Guy With Quarter-Jewish Ancestry Too Comfortable Making Holocaust Jokes

By: Simon Tessmer

CHICAGO, IL—In a drastic misjudgment of the cultural leniency afforded by his slim quarter-Jewish heritage, Wicker Park resident, Anthony Becker, frequently jokes about the Holocaust. Becker has never actively practiced Judaism, and has attended only half of one friend’s bar mitzvah, yet he considers edgy references to World War II his way of connecting to his family’s past.

“I’ll never forget the first time my father mentioned that my grandmother fled Nazi Germany with her family when she was three years old,” said 22 year-old Becker. “From then on I knew I had to honor my lineage by using this hall pass to reference gas chambers at inappropriate times.”

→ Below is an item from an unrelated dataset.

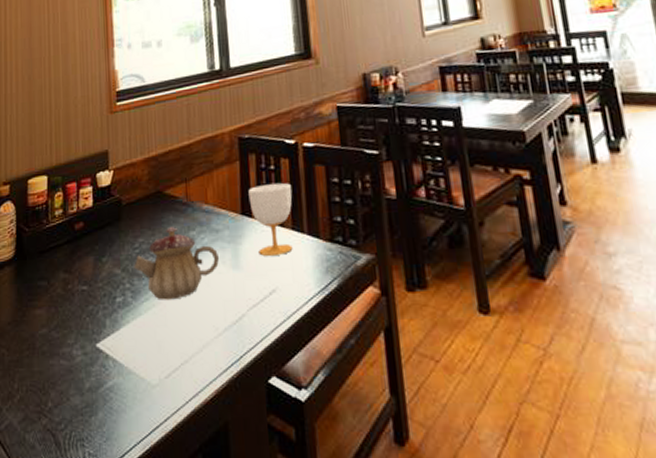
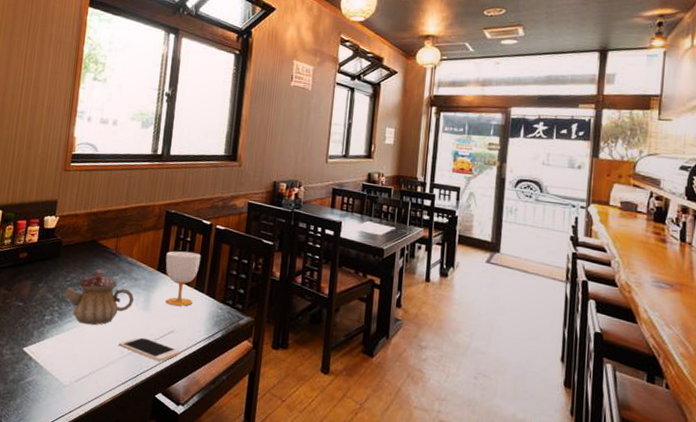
cell phone: none [211,305,290,334] -> present [119,337,181,362]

Despite his predominantly Canadian ancestry, with Anthony’s three other Catholic grandparents hailing from Quebec, Becker tortures his Trader Joe’s coworkers with incessant and often illogical conversational connections to the Third Reich. Whether he’s implying that UPCs look like arm tattoos or referring to assigned team goals as that day’s final solution, Becker consistently reaffirms his rare workplace reputation of being universally annoying.

“Once Anthony just called our work building Dachau without even the slightest justification,” recounted coworker Lisa Paige. “It was that moment I realized it was never about ‘comedy,’ he just gets off on thinking he’s allowed to say whatever he wants about one of the worst chapters of human history. And if you complain, he won’t ever shut up about his grandmother.”

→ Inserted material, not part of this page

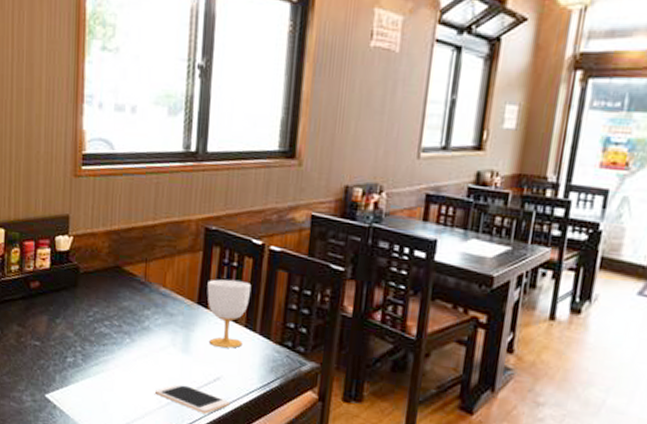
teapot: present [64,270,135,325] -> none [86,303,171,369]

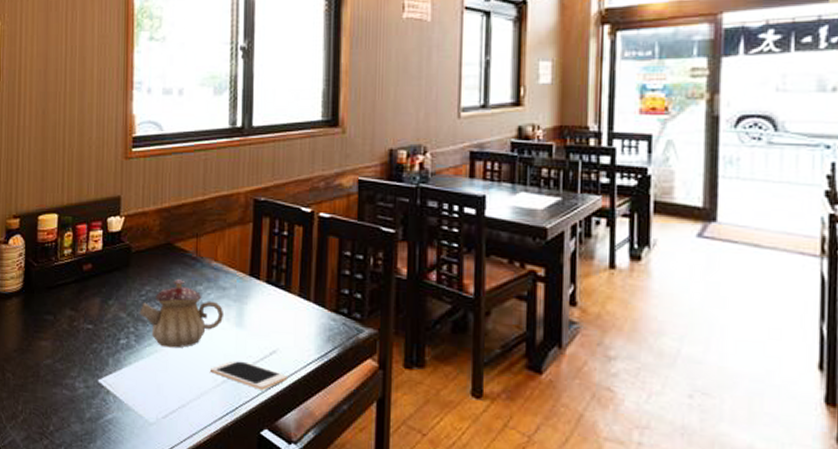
teapot: none [86,303,171,369] -> present [139,279,225,348]
cup: present [207,279,252,348] -> none [259,249,303,319]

Indeed, all three managerial interventions in Becker’s workplace behavior ended with exhausted sighs and no punishment, as he thrice pulled the “grandma card” and insisted “measuring the amount of someone’s Judaism is exactly what Hitler did.”

“I told Anthony his language was making us uncomfortable, and he shot back all this nonsense about his grandmother and before I knew it he’d compared me to Hitler,” said Trader Joe’s manager Sam Adelberg, a practicing Jew. “I held myself back from strangling the moron, and later got word from my regional manager that if we fired Becker he could sue on ‘religious discrimination’ grounds, so our hands are tied.”

Until Anthony commits a separate fireable offense, something his grocery store coworkers desperately await with bated breath, his job remains secure and his sense of humor remains tasteless. “I plan on working here until the day I die. That’s why I’m always on time and in uniform, like a Nazi train conductor.”